Moreover, the 60 vote requirement to end a filibuster means the Senate will not get much more done than usual. The new Republican Senators make the Senate Republican Conference more conservative while the loss of Senate Democratic moderates on Tuesday makes the Senate Democratic caucus more liberal. This combination makes productivity unlikely as a liberal minority is unlikely to work with a more conservative majority. Plus, Senate Democrats are likely to repay Republican obstruction over the past six years with obstruction the next 2 years.
However, both parties must make decisions about whether to govern or provide the public a choice. The establishment wants to govern while the Tea Party wing wants to confront Obama with conservative policies and make him veto them. The GOP actually needs to do both as governing helps the GOP gain the trust of the public while a wide range of policies that address real needs creates and fills out a vision that the public can, potentially, embrace. The fact that the electoral Senate map favors Democrats in 2016 incentivizes Republicans to pass some bills. The GOP must defend 24 seats in 2016 and 10 of those seats are vulnerable while only 2 Democratic seats are. Those members in blue states (IL, PA, WI) and swing states (FL, IA, NC, NH, OH) need accomplishments to win reelection. They key is whether Tea Party Republicans are willing to compromise with their Republican colleagues to gain unity on a vision. A failure to do so provides no vision, few accomplishments, a divided party, and a possible return to minority status.
The Democrats must also decide whether they want to govern or offer a choice. Democrats want to force Republicans in difficult races in 2016 to take difficult votes to divide the GOP and make Republicans support policies contrary to their constituent’s wishes. The Democrats hope that an unproductive Republican Congress will be blamed for gridlock and will sweep them back into power. However, this strategy is problematic because the public usually expects the president to make the system work and may blame the president’s party for inaction which hurts their chances in 2016.
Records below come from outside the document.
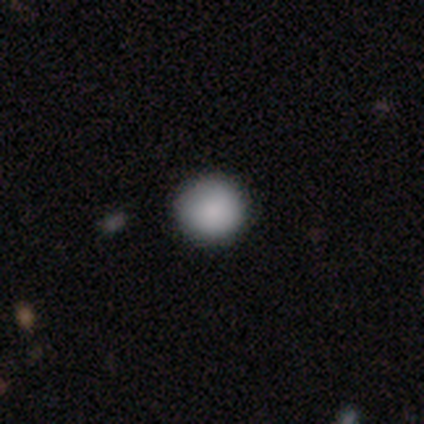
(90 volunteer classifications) smooth 92%, star or artifact 8%, featured or disk 0%. Down the decision tree: how rounded — round (92%); merging — none (95%).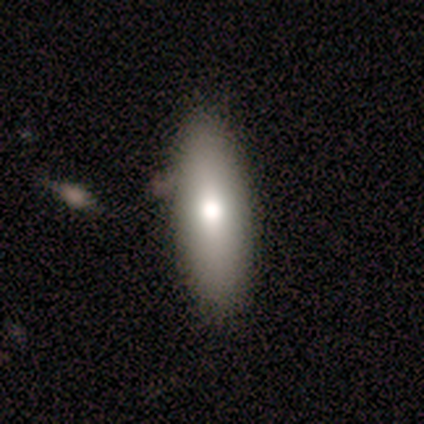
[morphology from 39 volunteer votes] type=smooth (62%); roundness=in between (75%); merging=none (58%).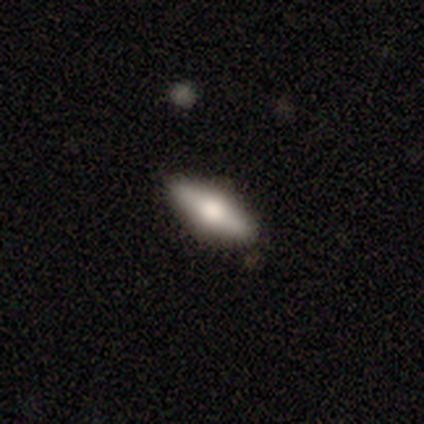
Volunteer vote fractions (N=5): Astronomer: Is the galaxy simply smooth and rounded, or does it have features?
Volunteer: featured or disk — 60% (runner-up: smooth, 40%).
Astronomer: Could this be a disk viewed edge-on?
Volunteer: yes — 67%.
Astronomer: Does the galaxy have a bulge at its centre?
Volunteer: rounded — 100%.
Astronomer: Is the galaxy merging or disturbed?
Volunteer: none — 80%.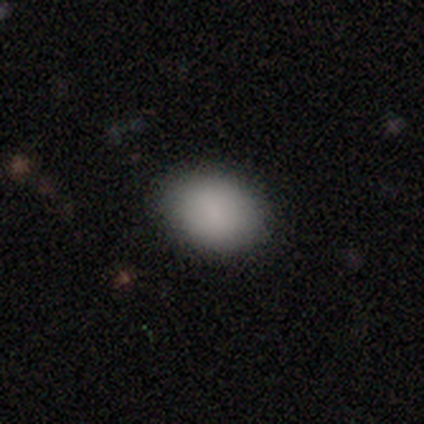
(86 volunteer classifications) A smooth galaxy with no disk features (90%) that is in between round and cigar-shaped (74%). Merging: none (88%).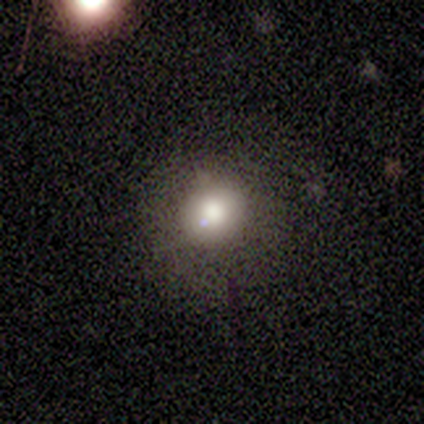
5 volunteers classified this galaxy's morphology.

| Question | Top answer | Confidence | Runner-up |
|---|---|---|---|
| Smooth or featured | smooth | 80% | featured or disk (20%) |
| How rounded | round | 75% | in between (25%) |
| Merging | none | 100% | — |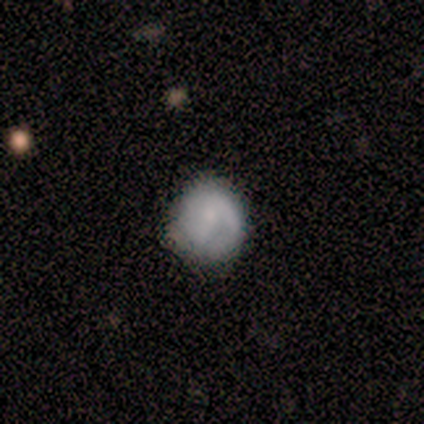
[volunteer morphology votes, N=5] Smooth or featured? smooth (60%)
How rounded? round (100%)
Merging? none (75%)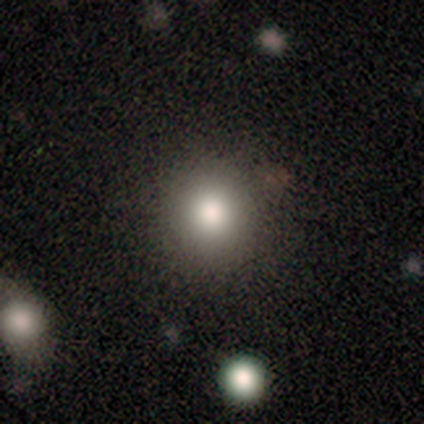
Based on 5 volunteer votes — A smooth galaxy with no disk features (80%) that is round (100%).

Vote fractions:
- Smooth or featured? smooth: 80% / featured or disk: 20% / star or artifact: 0%
- How rounded? round: 100% / in between: 0% / cigar-shaped: 0%
- Merging? none: 100% / minor disturbance: 0% / major disturbance: 0% / merger: 0%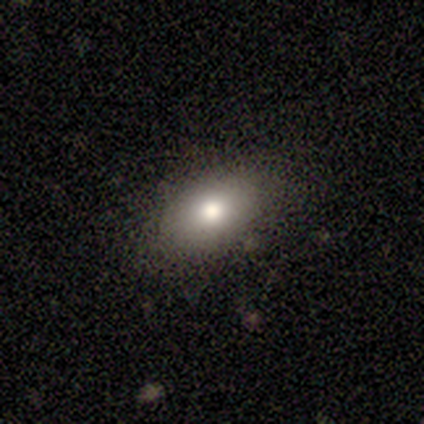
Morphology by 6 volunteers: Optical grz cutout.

The next two years is also a test of presidential leadership. Typically after a defeat like this, presidents change their policy, style, or staff. We saw Reagan hire a new White House staff and work with Congressional Democrats after the 1986 election, Clinton change policy and staff after the 1994 debacle, Bush change staff, execute the surge in Iraq, and make some accommodation with Democrats after 2006. However after President Obama’s press conference on Wednesday, he shows no indication of changing policy, style, or staff. Obama may believe that he is trading one form of divided government (Republican House/Democratic Senate) for another (Republican House and Senate) but the result is the same: his legislative agenda will go nowhere. Consequently, he is focused on his legacy and that will only be burnished through executive action. Obama believes that executive action on immigration will cement the emerging Democratic majority or coalition of the ascendant of minorities, women, the young, and professionals by cementing Latinos to the Democrats. Moreover, action on climate change with create a green energy industry and if the green energy movement grows, as is likely, an emerging industry and its employees will be reliable Democratic voters while helping Democrats own the important quality of life issues of education, health care, and the environment. If he truly believes that he is on the right side of history on these issues, he has every incentive to pursue them. This strategy will mobilize his base, infuriate Republicans and cause them to overreact, and probably frustrate those in the middle.